Balancing Fairness and Performance in Healthcare AI: A Gradient Reconciliation Approach
This addresses fairness issues in healthcare AI to prevent inequitable resource allocation and diagnostic disparities, though it is incremental as it builds on existing fairness optimization methods.
The paper tackled the problem of AI systems in healthcare exacerbating disparities by proposing FairGrad, a gradient reconciliation framework that balances predictive performance and multi-attribute fairness; it achieved statistically significant improvements in fairness metrics while maintaining competitive accuracy on real-world datasets like Substance Use Disorder treatment and sepsis mortality.

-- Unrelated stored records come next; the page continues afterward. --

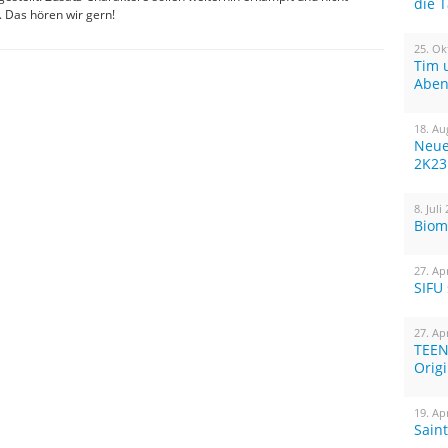
die 
. Das hören wir gern!
25. Ok
Tim 
Aben
18. Au
Neue
2K23
8. Juli
Biom
27. Ap
SIFU
27. Ap
TEEN
Orig
19. Ap
Sain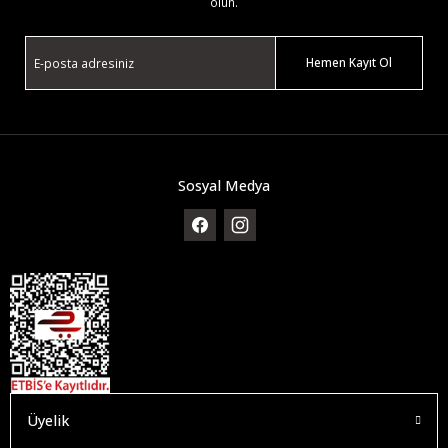
olun.
Hemen Kayıt Ol
Sosyal Medya
Üyelik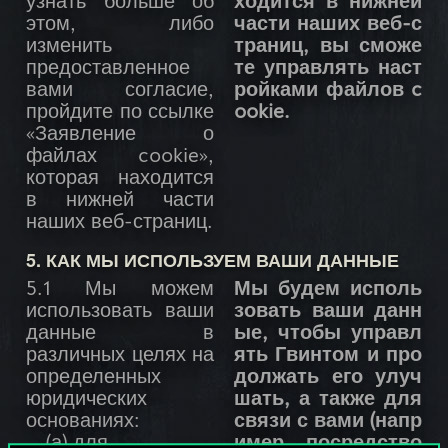
узнать больше об
ходится в нижней
этом, либо
части наших веб-с
изменить
траниц, вы сможе
предоставленное
те управлять наст
вами согласие,
ройками файлов c
пройдите по ссылке
ookie.
«Заявление о
файлах cookie»,
которая находится
в нижней части
наших веб-страниц.
5. КАК МЫ ИСПОЛЬЗУЕМ ВАШИ ДАННЫЕ
5.1 Мы можем
Мы будем исполь
использовать ваши
зовать ваши данн
данные в
ые, чтобы управл
различных целях на
ять Гвинтом и про
определенных
должать его улуч
юридических
шать, а также для
основаниях:
связи с вами (напр
(а) для
имер, посредство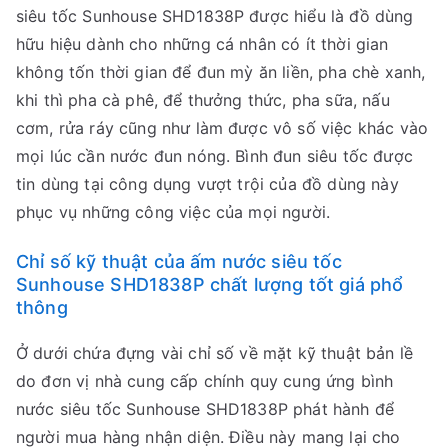
siêu tốc Sunhouse SHD1838P được hiểu là đồ dùng
hữu hiệu dành cho những cá nhân có ít thời gian
không tốn thời gian để đun mỳ ăn liền, pha chè xanh,
khi thì pha cà phê, để thưởng thức, pha sữa, nấu
cơm, rửa ráy cũng như làm được vô số việc khác vào
mọi lúc cần nước đun nóng. Bình đun siêu tốc được
tin dùng tại công dụng vượt trội của đồ dùng này
phục vụ những công việc của mọi người.
Chỉ số kỹ thuật của ấm nước siêu tốc
Sunhouse SHD1838P chất lượng tốt giá phổ
thông
Ở dưới chứa đựng vài chỉ số về mặt kỹ thuật bản lề
do đơn vị nhà cung cấp chính quy cung ứng bình
nước siêu tốc Sunhouse SHD1838P phát hành để
người mua hàng nhận diện. Điều này mang lại cho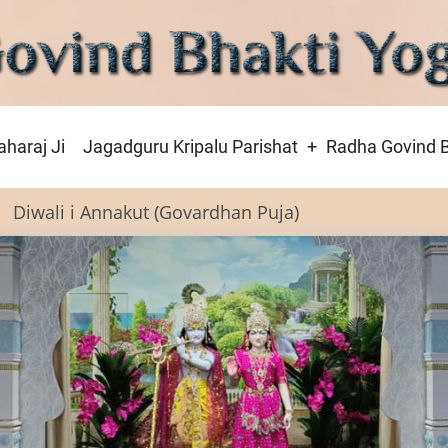
haraj Ji
Jagadguru Kripalu Parishat
Radha Govind B
Diwali i Annakut (Govardhan Puja)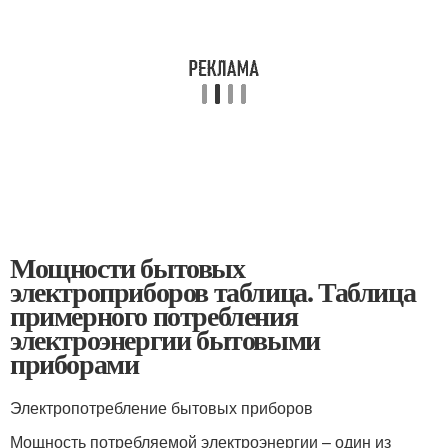
Мощности бытовых
электроприборов таблица. Таблица
примерного потребления
электроэнергии бытовыми
приборами
Электропотребление бытовых приборов
Мощность потребляемой электроэнергии – один из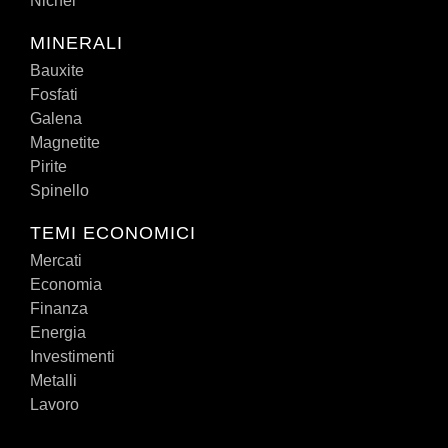
Nichel
MINERALI
Bauxite
Fosfati
Galena
Magnetite
Pirite
Spinello
TEMI ECONOMICI
Mercati
Economia
Finanza
Energia
Investimenti
Metalli
Lavoro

The rapid growth of healthcare data and advances in computational power have accelerated the adoption of artificial intelligence (AI) in medicine. However, AI systems deployed without explicit fairness considerations risk exacerbating existing healthcare disparities, potentially leading to inequitable resource allocation and diagnostic disparities across demographic subgroups. To address this challenge, we propose FairGrad, a novel gradient reconciliation framework that automatically balances predictive performance and multi-attribute fairness optimization in healthcare AI models. Our method resolves conflicting optimization objectives by projecting each gradient vector onto the orthogonal plane of the others, thereby regularizing the optimization trajectory to ensure equitable consideration of all objectives. Evaluated on diverse real-world healthcare datasets and predictive tasks - including Substance Use Disorder (SUD) treatment and sepsis mortality - FairGrad achieved statistically significant improvements in multi-attribute fairness metrics (e.g., equalized odds) while maintaining competitive predictive accuracy. These results demonstrate the viability of harmonizing fairness and utility in mission-critical medical AI applications.